**Activity**
Copy the records below word for word, leaving out the pictures.

━━━ Records to use ━━━

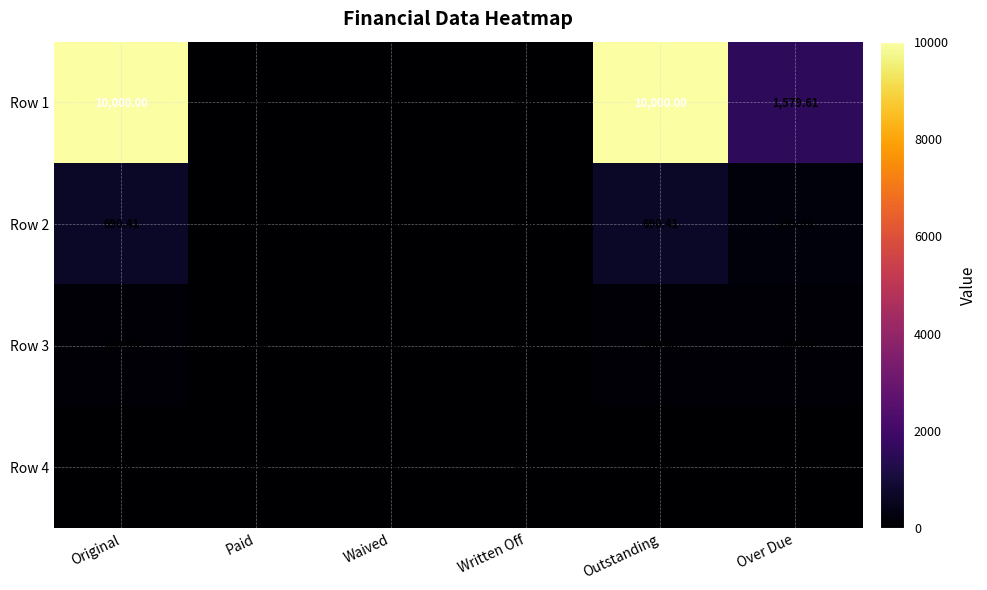

At which label is Row 1 closest to 5000?

Over Due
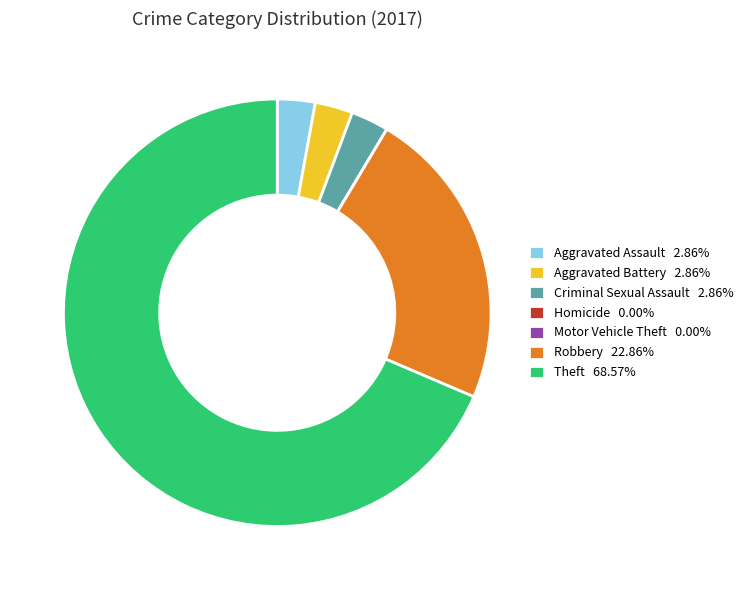

Approximately how many times larger is the value at Robbery 22.86% compared to Aggravated Battery 2.86%?

8.0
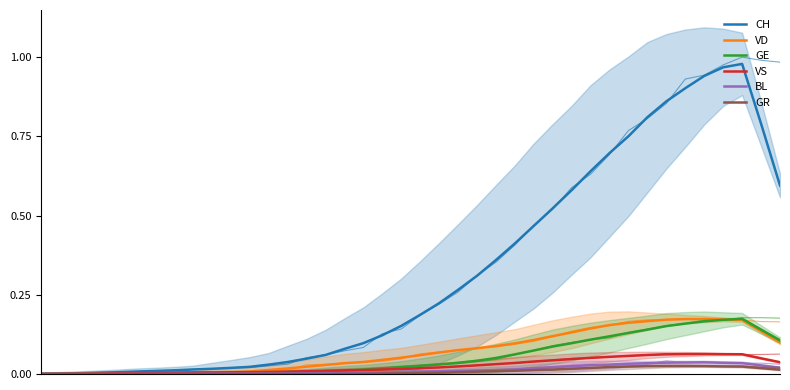

At how many categories does at least one series exceed 0?

40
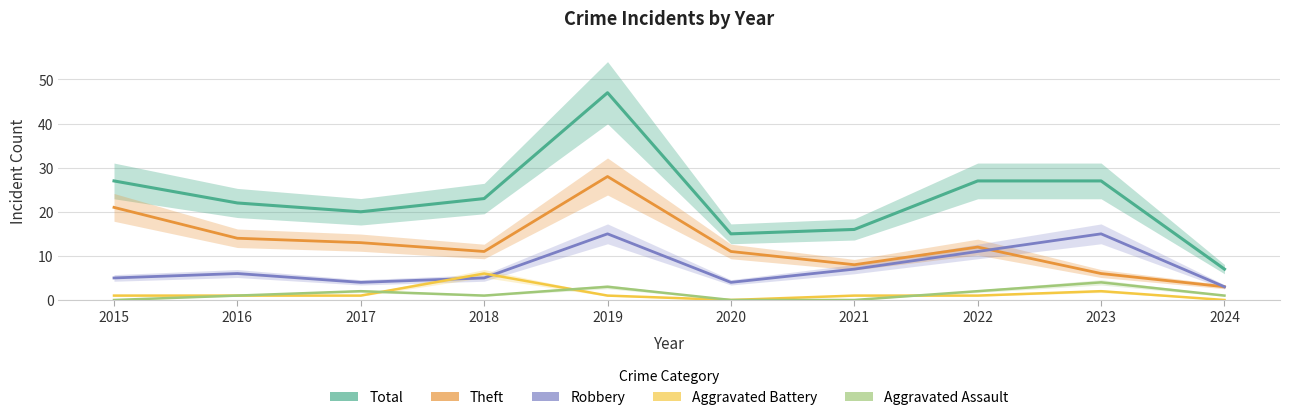

List the series in order of their peak value, lowest first.

Aggravated Assault, Aggravated Battery, Robbery, Theft, Total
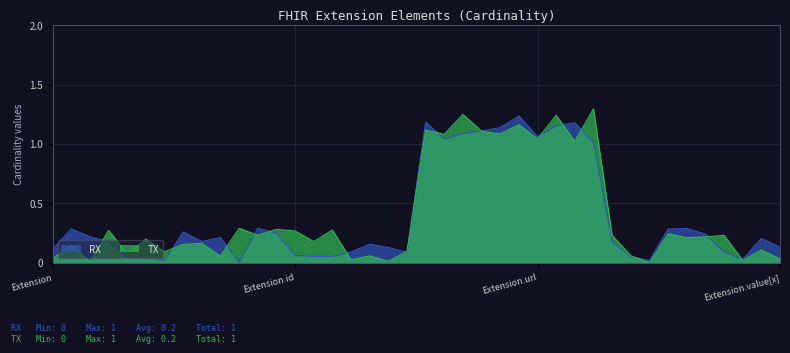

Between Extension.value[x] and Extension.id, which is larger?

Extension.value[x]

━━━

**Written answer**
At which label is Row 1 closest to 5000?

Over Due

Approximately how many times larger is the value at Robbery 22.86% compared to Aggravated Battery 2.86%?

8.0

At how many categories does at least one series exceed 0?

40

List the series in order of their peak value, lowest first.

Aggravated Assault, Aggravated Battery, Robbery, Theft, Total

Between Extension.value[x] and Extension.id, which is larger?

Extension.value[x]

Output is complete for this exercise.